Я вытащил из сундучка курицу и разорвал ее на две половины.
— Нас тут трое, — напомнил Иосиф, когда я поднес ему его долю. — Эй, Цемах! — обратился он к третьему больному. — Хочешь курятины?
— Не хочу, — прошипел тот.
— Ты бы мог сперва сказать: «спасибо», — упрекнул его старик с немытыми ногами. — Эти польские евреи ужасные мужланы, — объяснил он мне, вгрызаясь в куриное мясо.
— Не будешь есть — не поправишься, — сказал Иосиф.
— Не хочу, — сказал Цемах.
— Есть не хочешь, поправляться не хочешь. Чего ж ты, Цемах, хочешь?
— Хочу, чтобы вы заткнулись. Свихнуться можно. Каждый день только и слышишь: царь Соломон, беременный мужчина, золотая курочка.

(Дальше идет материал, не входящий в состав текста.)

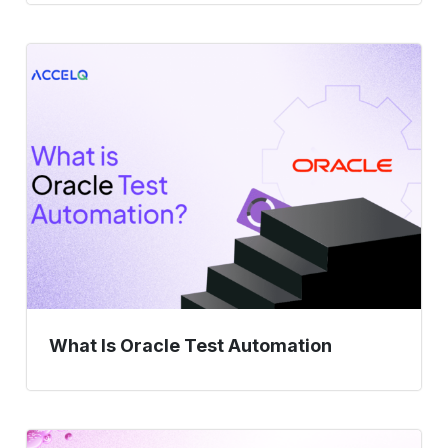
What
Is
Oracle
Test
Automation
What Is Oracle Test Automation
Enterprise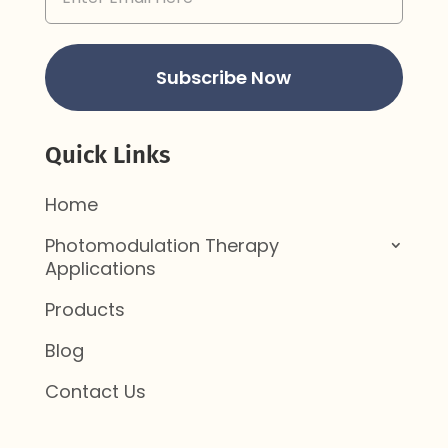
Address
(Required)
Subscribe Now
Quick Links
Home
Photomodulation Therapy
Applications
Products
Blog
Contact Us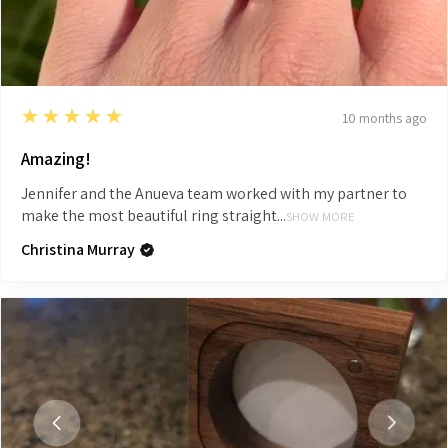
5
★★★★★
10 months ago
Amazing!
Jennifer and the Anueva team worked with my partner to
make the most beautiful ring straight...
SHOW MORE
Christina Murray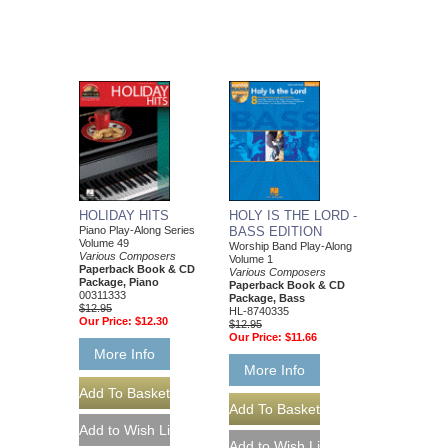
HOLIDAY HITS
HOLY IS THE LORD -
Piano Play-Along Series
BASS EDITION
Volume 49
Worship Band Play-Along
Various Composers
Volume 1
Paperback Book & CD
Various Composers
Package, Piano
Paperback Book & CD
00311333
Package, Bass
$12.95
HL-8740335
Our Price:
$12.30
$12.95
Our Price:
$11.66
More Info
More Info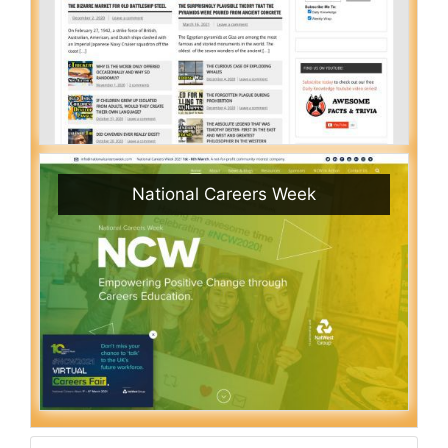
National Careers Week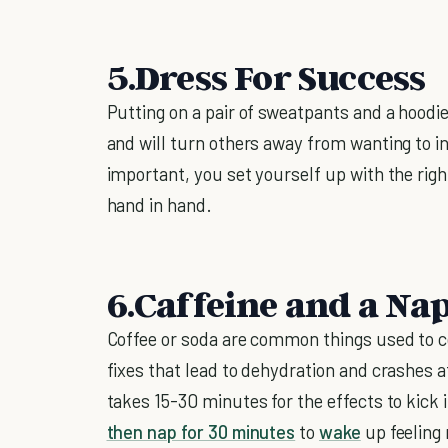
5.Dress For Success
Putting on a pair of sweatpants and a hoodie
and will turn others away from wanting to in
important, you set yourself up with the right
hand in hand.
6.Caffeine and a Na
Coffee or soda are common things used to c
fixes that lead to dehydration and crashes a
takes 15-30 minutes for the effects to kick 
then nap for 30 minutes
to
wake
up feeling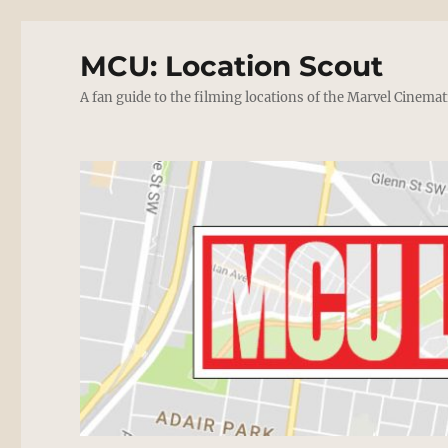
MCU: Location Scout
A fan guide to the filming locations of the Marvel Cinemat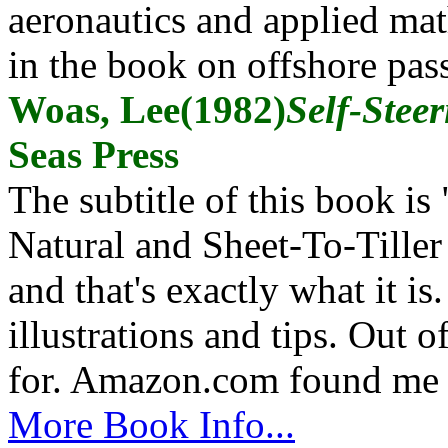
aeronautics and applied mat
in the book on offshore pas
Woas, Lee(1982)
Self-Stee
Seas Press
The subtitle of this book 
Natural and Sheet-To-Tiller
and that's exactly what it is
illustrations and tips. Out 
for. Amazon.com found me 
More Book Info...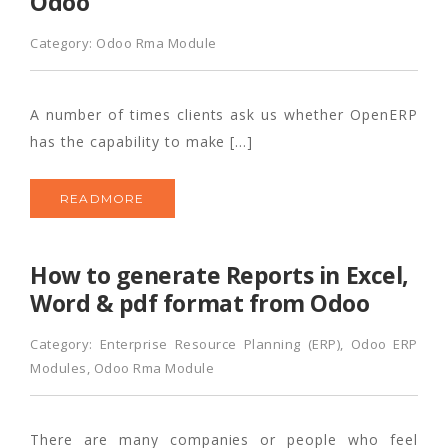
Odoo
Category:
Odoo Rma Module
A number of times clients ask us whether OpenERP
has the capability to make […]
READMORE
How to generate Reports in Excel,
Word & pdf format from Odoo
Category:
Enterprise Resource Planning (ERP)
,
Odoo ERP
Modules
,
Odoo Rma Module
There are many companies or people who feel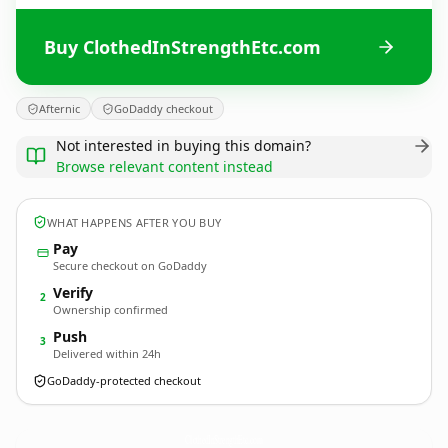
Buy ClothedInStrengthEtc.com
Afternic
GoDaddy checkout
Not interested in buying this domain?
Browse relevant content instead
WHAT HAPPENS AFTER YOU BUY
Pay
Secure checkout on GoDaddy
Verify
2
Ownership confirmed
Push
3
Delivered within 24h
GoDaddy-protected checkout
ClothedInStrengthEtc.
com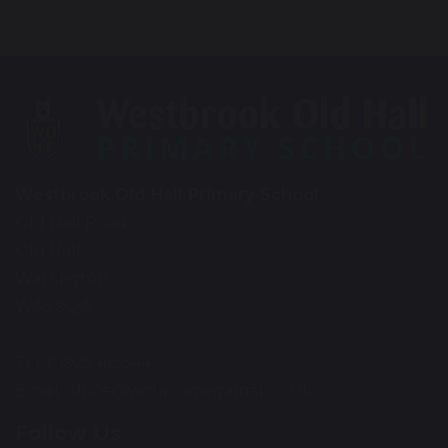
Westbrook Old Hall Primary School
Old Hall Road
Old Hall
Warrington
WA5 9QA
Tel: 01925 415544
Email:
office@wohp.omegamat.co.uk
Follow Us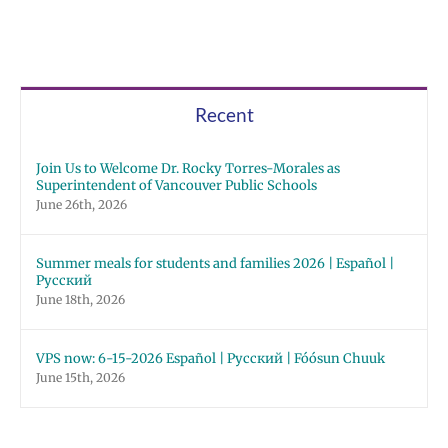
Recent
Join Us to Welcome Dr. Rocky Torres-Morales as
Superintendent of Vancouver Public Schools
June 26th, 2026
Summer meals for students and families 2026 | Español |
Русский
June 18th, 2026
VPS now: 6-15-2026 Español | Русский | Fóósun Chuuk
June 15th, 2026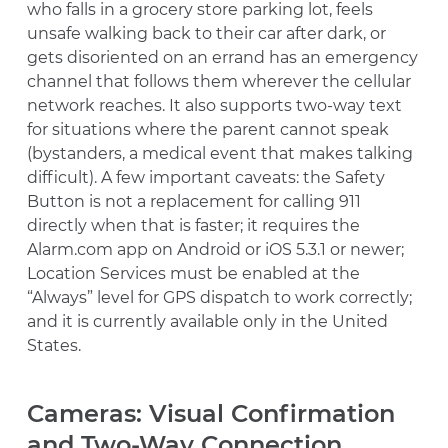
who falls in a grocery store parking lot, feels
unsafe walking back to their car after dark, or
gets disoriented on an errand has an emergency
channel that follows them wherever the cellular
network reaches. It also supports two-way text
for situations where the parent cannot speak
(bystanders, a medical event that makes talking
difficult). A few important caveats: the Safety
Button is not a replacement for calling 911
directly when that is faster; it requires the
Alarm.com app on Android or iOS 5.3.1 or newer;
Location Services must be enabled at the
“Always” level for GPS dispatch to work correctly;
and it is currently available only in the United
States.
Cameras: Visual Confirmation
and Two-Way Connection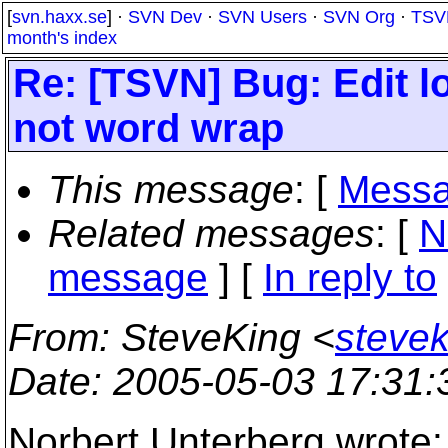
[
svn.haxx.se
] ·
SVN Dev
·
SVN Users
·
SVN Org
·
TSV
month's index
Re: [TSVN] Bug: Edit 
not word wrap
This message
: [
Messa
Related messages
:
[
N
message
] [
In reply to
From
: SteveKing <
steve
Date
: 2005-05-03 17:31
Norbert Unterberg wrote: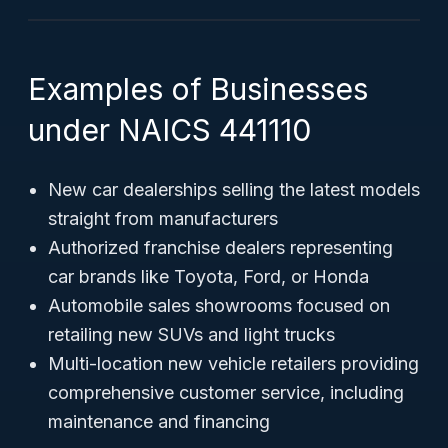
Examples of Businesses
under NAICS 441110
New car dealerships selling the latest models
straight from manufacturers
Authorized franchise dealers representing
car brands like Toyota, Ford, or Honda
Automobile sales showrooms focused on
retailing new SUVs and light trucks
Multi-location new vehicle retailers providing
comprehensive customer service, including
maintenance and financing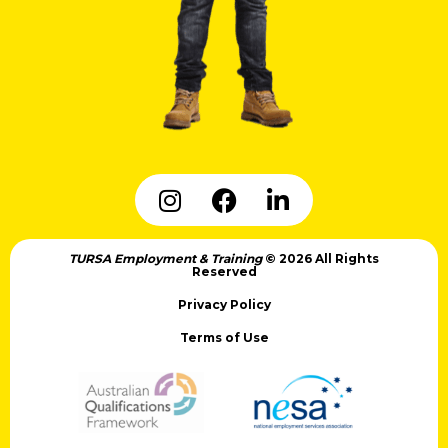
TURSA Employment & Training
© 2026 All Rights
Reserved
Privacy Policy
Terms of Use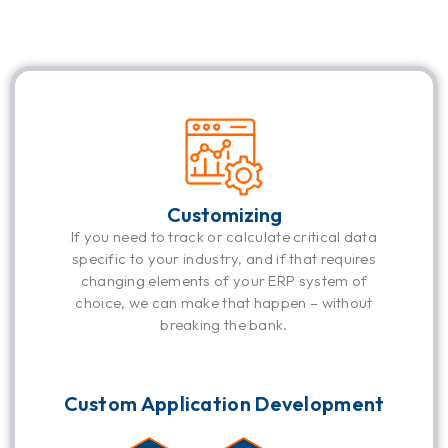
Customizing
If you need to track or calculate critical data
specific to your industry, and if that requires
changing elements of your ERP system of
choice, we can make that happen – without
breaking the bank.
Custom Application Development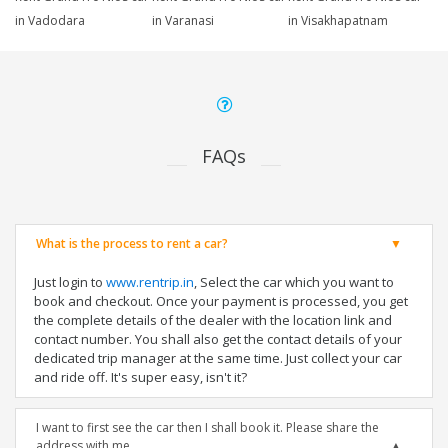
in Vadodara
in Varanasi
in Visakhapatnam
FAQs
What is the process to rent a car?
Just login to
www.rentrip.in
, Select the car which you want to
book and checkout. Once your payment is processed, you get
the complete details of the dealer with the location link and
contact number. You shall also get the contact details of your
dedicated trip manager at the same time. Just collect your car
and ride off. It's super easy, isn't it?
I want to first see the car then I shall book it. Please share the
address with me.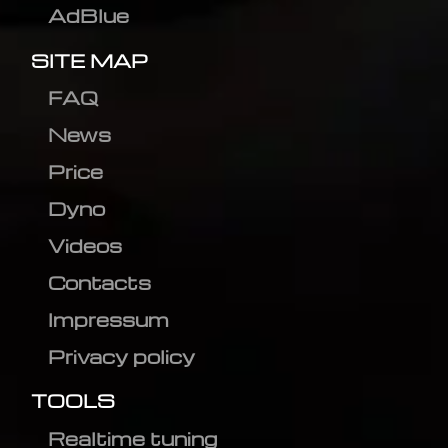
AdBlue
SITE MAP
FAQ
News
Price
Dyno
Videos
Contacts
Impressum
Privacy policy
TOOLS
Realtime tuning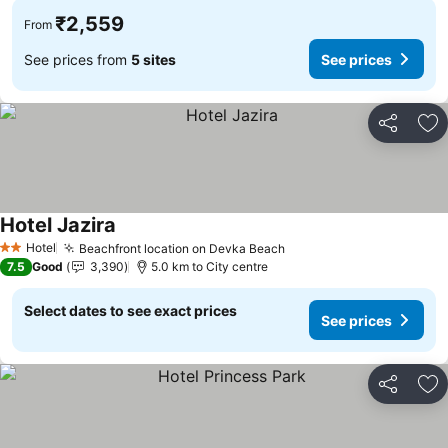
₹2,559
From
See prices from
5 sites
See prices
Share
Ad
Hotel Jazira
See prices
Hotel
Beachfront location on Devka Beach
See prices
2 Stars
7.5
Good
3,390
5.0 km to City centre
Select dates to see exact prices
See prices
Share
Ad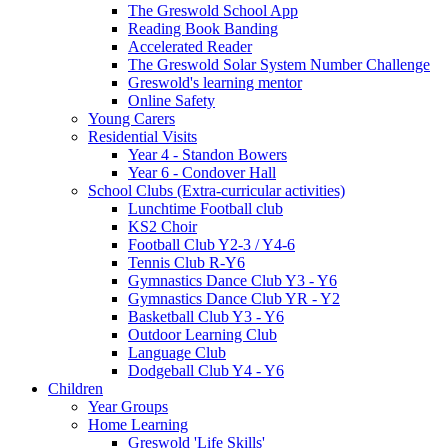
The Greswold School App
Reading Book Banding
Accelerated Reader
The Greswold Solar System Number Challenge
Greswold's learning mentor
Online Safety
Young Carers
Residential Visits
Year 4 - Standon Bowers
Year 6 - Condover Hall
School Clubs (Extra-curricular activities)
Lunchtime Football club
KS2 Choir
Football Club Y2-3 / Y4-6
Tennis Club R-Y6
Gymnastics Dance Club Y3 - Y6
Gymnastics Dance Club YR - Y2
Basketball Club Y3 - Y6
Outdoor Learning Club
Language Club
Dodgeball Club Y4 - Y6
Children
Year Groups
Home Learning
Greswold 'Life Skills'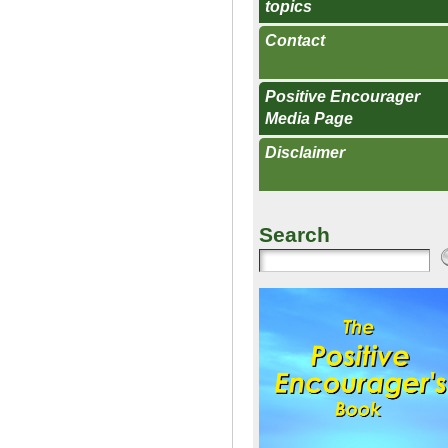
topics
Contact
Positive Encourager
Media Page
Disclaimer
Search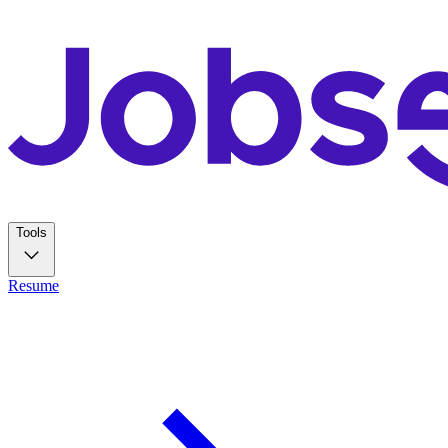
Tools
Resume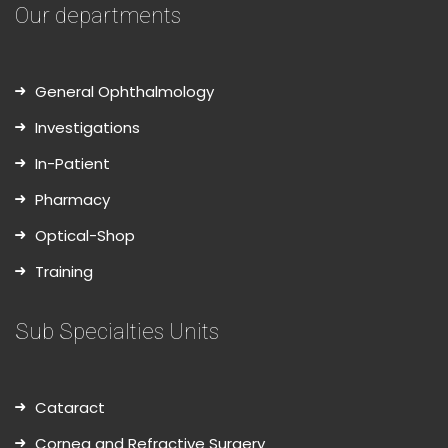
Our departments
General Ophthalmology
Investigations
In-Patient
Pharmacy
Optical-Shop
Training
Sub Specialties Units
Cataract
Cornea and Refractive Surgery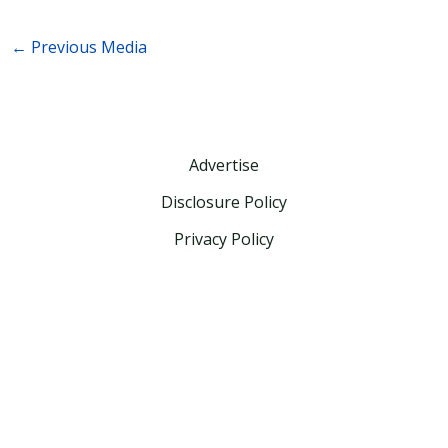
←
Previous Media
Advertise
Disclosure Policy
Privacy Policy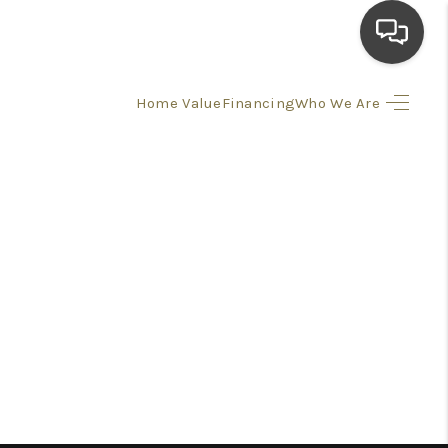
Home Value
Financing
Who We Are
HOME
SEARCH LISTINGS
TOP AREAS
BUYING
SELLING
FINANCING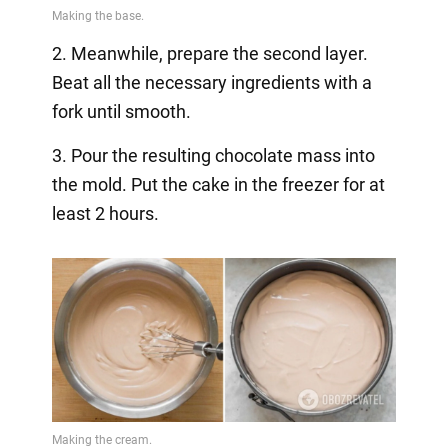
2. Meanwhile, prepare the second layer.
Beat all the necessary ingredients with a
fork until smooth.
3. Pour the resulting chocolate mass into
the mold. Put the cake in the freezer for at
least 2 hours.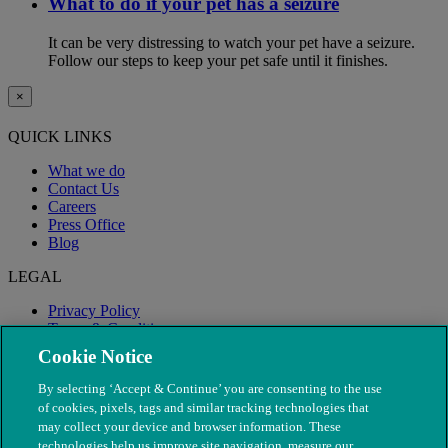
What to do if your pet has a seizure
It can be very distressing to watch your pet have a seizure.
Follow our steps to keep your pet safe until it finishes.
×
QUICK LINKS
What we do
Contact Us
Careers
Press Office
Blog
LEGAL
Privacy Policy
Terms & Conditions
Modern Slavery
Cookie Notice
By selecting ‘Accept & Continue’ you are consenting to the use
of cookies, pixels, tags and similar tracking technologies that
may collect your device and browser information. These
technologies help us improve site navigation, measure our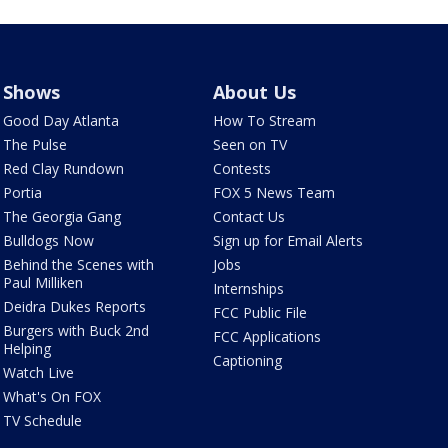
Shows
About Us
Good Day Atlanta
How To Stream
The Pulse
Seen on TV
Red Clay Rundown
Contests
Portia
FOX 5 News Team
The Georgia Gang
Contact Us
Bulldogs Now
Sign up for Email Alerts
Behind the Scenes with
Jobs
Paul Milliken
Internships
Deidra Dukes Reports
FCC Public File
Burgers with Buck 2nd
FCC Applications
Helping
Captioning
Watch Live
What's On FOX
TV Schedule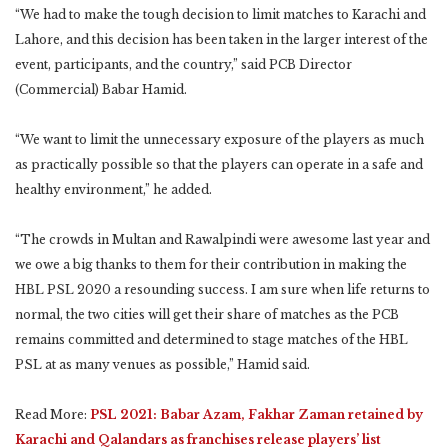
“We had to make the tough decision to limit matches to Karachi and
Lahore, and this decision has been taken in the larger interest of the
event, participants, and the country,” said PCB Director
(Commercial) Babar Hamid.
“We want to limit the unnecessary exposure of the players as much
as practically possible so that the players can operate in a safe and
healthy environment,” he added.
“The crowds in Multan and Rawalpindi were awesome last year and
we owe a big thanks to them for their contribution in making the
HBL PSL 2020 a resounding success. I am sure when life returns to
normal, the two cities will get their share of matches as the PCB
remains committed and determined to stage matches of the HBL
PSL at as many venues as possible,” Hamid said.
Read More:
PSL 2021: Babar Azam, Fakhar Zaman retained by
Karachi and Qalandars as franchises release players’ list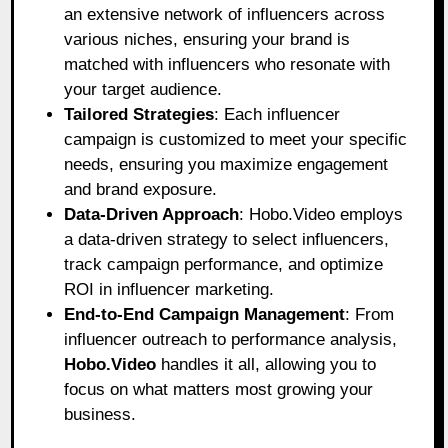
an extensive network of influencers across
various niches, ensuring your brand is
matched with influencers who resonate with
your target audience.
Tailored Strategies
: Each influencer
campaign is customized to meet your specific
needs, ensuring you maximize engagement
and brand exposure.
Data-Driven Approach
: Hobo.Video employs
a data-driven strategy to select influencers,
track campaign performance, and optimize
ROI in influencer marketing.
End-to-End Campaign Management
: From
influencer outreach to performance analysis,
Hobo.Video
handles it all, allowing you to
focus on what matters most growing your
business.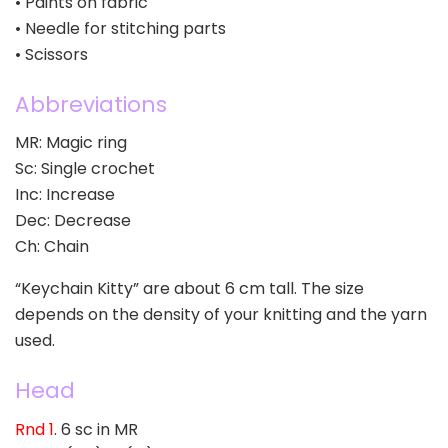
• Paints on fabric
• Needle for stitching parts
• Scissors
Abbreviations
MR: Magic ring
Sc: Single crochet
Inc: Increase
Dec: Decrease
Ch: Chain
“Keychain Kitty” are about 6 cm tall. The size
depends on the density of your knitting and the yarn
used.
Head
Rnd 1
. 6 sc in MR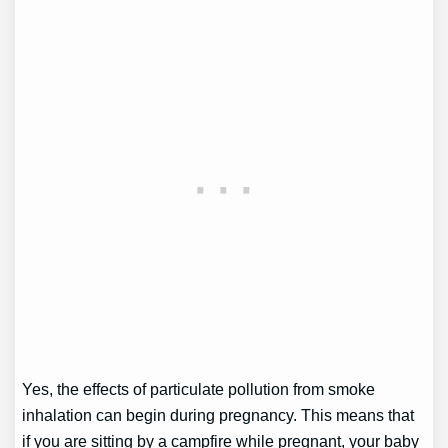
Yes, the effects of particulate pollution from smoke
inhalation can begin during pregnancy. This means that
if you are sitting by a campfire while pregnant, your baby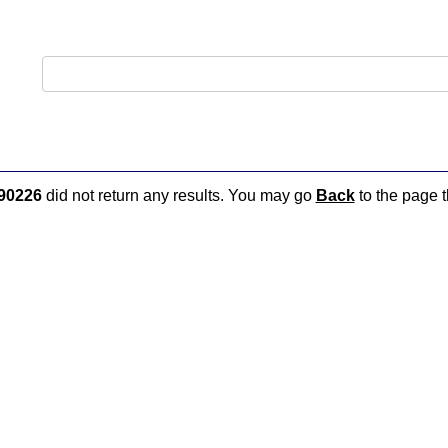
90226
did not return any results. You may go
Back
to the page t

Да вы хоть знаете, что на свете есть бомбы, которые рвутся, и огонь, который жжет?
— На кой черт знать, если ты его погасить не в силах, — складно, как по писанному, произнес старик с тощими немытыми ногами.
— К человеку внук приехал, а человек ему даже «здравствуй» не сказал, — пророкотал Цемах.
— Скажу, скажу, — заверил его Иосиф. — Куда я денусь? Ну, здравствуй, Даниил! Здравствуй, душа моя!
Я подошел к койке, протянул могильщику руку, и он слабо пожал ее.
— Как вы поживаете, реб Иосиф?
— Чтоб моим врагам так жилось. Присно и во веки веков!
— Аминь! — поддержал его старик с немытыми ногами.
— Что это за жизнь, душа Даниил, если доктор не разрешает даже стоя помочиться?
Иосиф перевел дух, посмотрел на меня с каким-то сожалением и вперил взгляд в потрескавшийся, в желтых разводах потолок.
Я поглядывал на старика с тощими немытыми ногами. Он сидел на койке, закутанный в серое больничное одеяло, и во всем его обличьи было что-то причудливое, почти неземное. Над его покатой головой нимбом светились совершенно седые волосы, ослепительные, как снег, и от их белизны в палате веяло морозной поляной или лесной просекой. Он смотрел на Иосифа и слушал его, как собака хозяина — мудро и бессловесно.
— Нет справедливости на свете, — вздохнул мой опекун.
— Ничего не поделаешь, человек умирает по частям, — сказал старик с немытыми ногами.
— Взять дерево, — продолжал могильщик. — Дождь ли хлещет, гром ли гремит, оно растет и с каждым годом становится крепче. Сбрасывает листья и снова усыпается ими. А с нас, черт бы подрал, каждый день слетает по листику. И безвозвратно! Так-то, душа Даниил, оголился я весь, слетели с меня мои листья.
— Прекратите, — взмолился Цемах. — На душе и без ваших сравнений тошно.